_Problem details_: Scan the entries and copy each line where the word "shaded" is present.

_Data provided_:
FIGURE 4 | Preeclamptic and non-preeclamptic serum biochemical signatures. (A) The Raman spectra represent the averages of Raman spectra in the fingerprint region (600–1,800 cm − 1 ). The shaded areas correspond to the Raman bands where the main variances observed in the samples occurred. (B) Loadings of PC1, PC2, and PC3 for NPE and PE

---

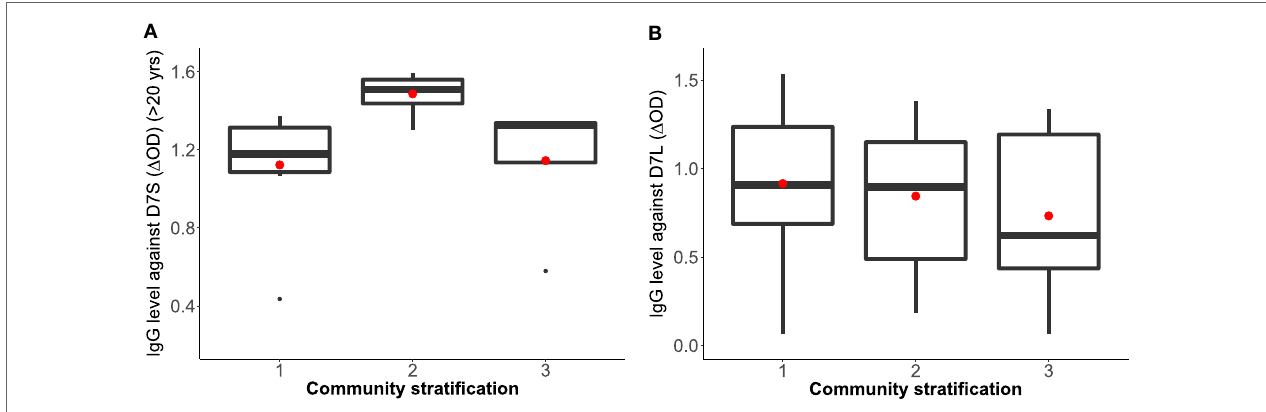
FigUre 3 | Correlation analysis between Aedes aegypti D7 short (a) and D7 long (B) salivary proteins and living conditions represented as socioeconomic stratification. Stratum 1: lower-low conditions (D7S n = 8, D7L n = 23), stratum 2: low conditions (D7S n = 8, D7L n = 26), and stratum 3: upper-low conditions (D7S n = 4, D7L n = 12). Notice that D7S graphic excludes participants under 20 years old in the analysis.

...

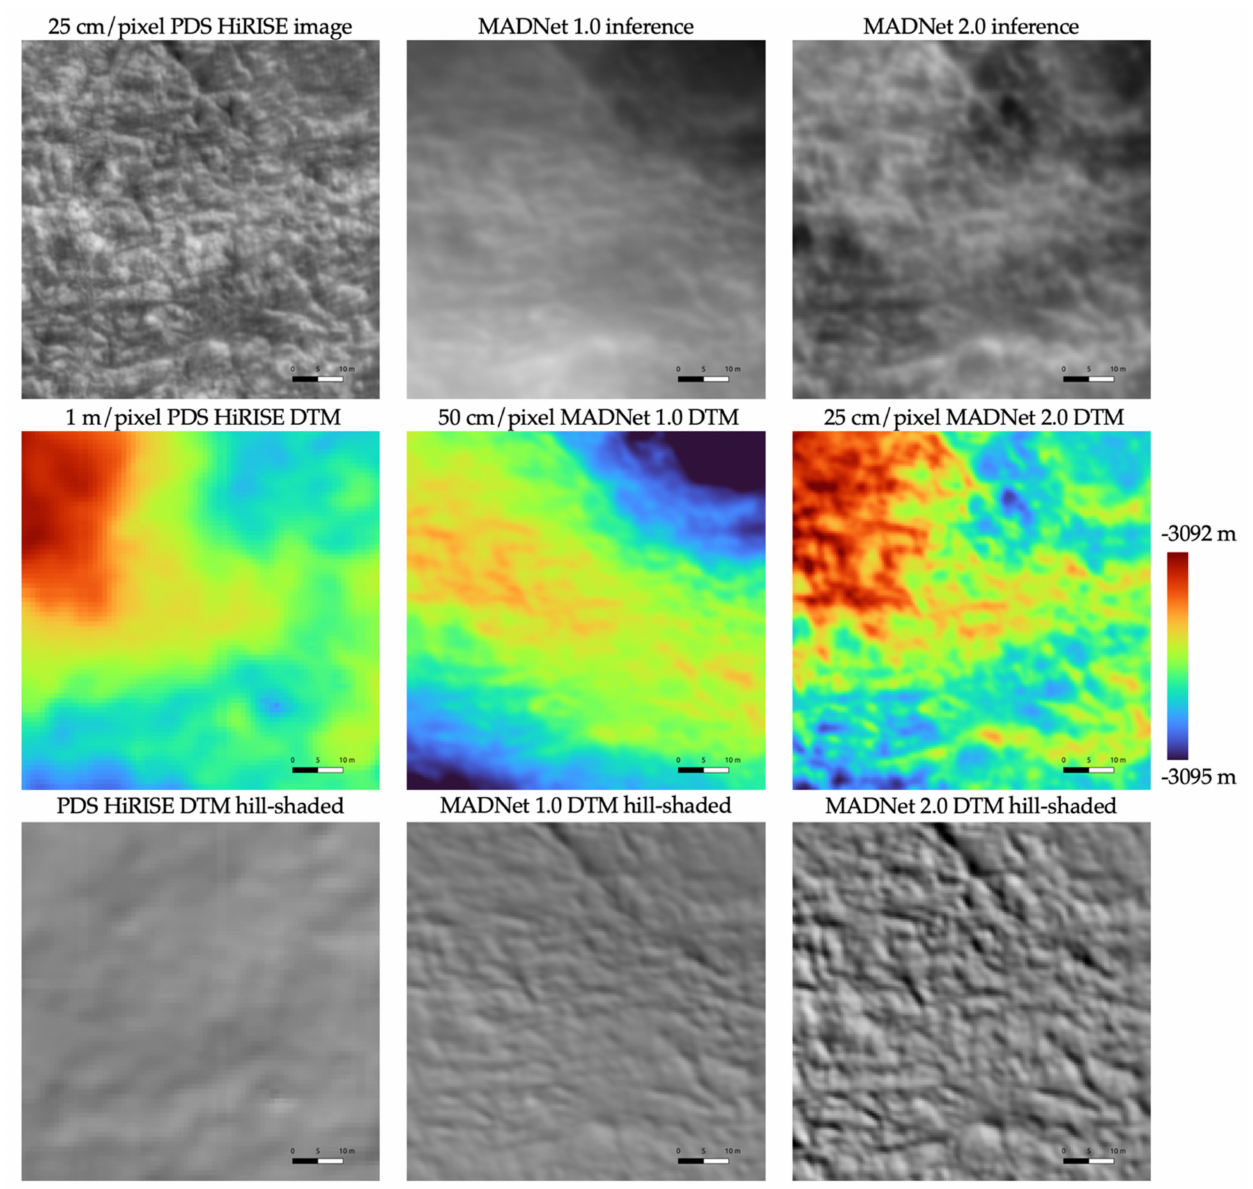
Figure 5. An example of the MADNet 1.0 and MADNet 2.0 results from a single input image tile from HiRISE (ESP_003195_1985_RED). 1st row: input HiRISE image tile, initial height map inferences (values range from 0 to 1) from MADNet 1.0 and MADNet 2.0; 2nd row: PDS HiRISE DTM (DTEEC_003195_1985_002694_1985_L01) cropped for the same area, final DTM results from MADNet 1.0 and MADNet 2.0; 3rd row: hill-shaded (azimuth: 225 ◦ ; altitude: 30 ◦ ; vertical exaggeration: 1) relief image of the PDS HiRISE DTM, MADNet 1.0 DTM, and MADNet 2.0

_Response to the exercise_:
FIGURE 4 | Preeclamptic and non-preeclamptic serum biochemical signatures. (A) The Raman spectra represent the averages of Raman spectra in the fingerprint region (600–1,800 cm − 1 ). The shaded areas correspond to the Raman bands where the main variances observed in the samples occurred. (B) Loadings of PC1, PC2, and PC3 for NPE and PE
Figure 5. An example of the MADNet 1.0 and MADNet 2.0 results from a single input image tile from HiRISE (ESP_003195_1985_RED). 1st row: input HiRISE image tile, initial height map inferences (values range from 0 to 1) from MADNet 1.0 and MADNet 2.0; 2nd row: PDS HiRISE DTM (DTEEC_003195_1985_002694_1985_L01) cropped for the same area, final DTM results from MADNet 1.0 and MADNet 2.0; 3rd row: hill-shaded (azimuth: 225 ◦ ; altitude: 30 ◦ ; vertical exaggeration: 1) relief image of the PDS HiRISE DTM, MADNet 1.0 DTM, and MADNet 2.0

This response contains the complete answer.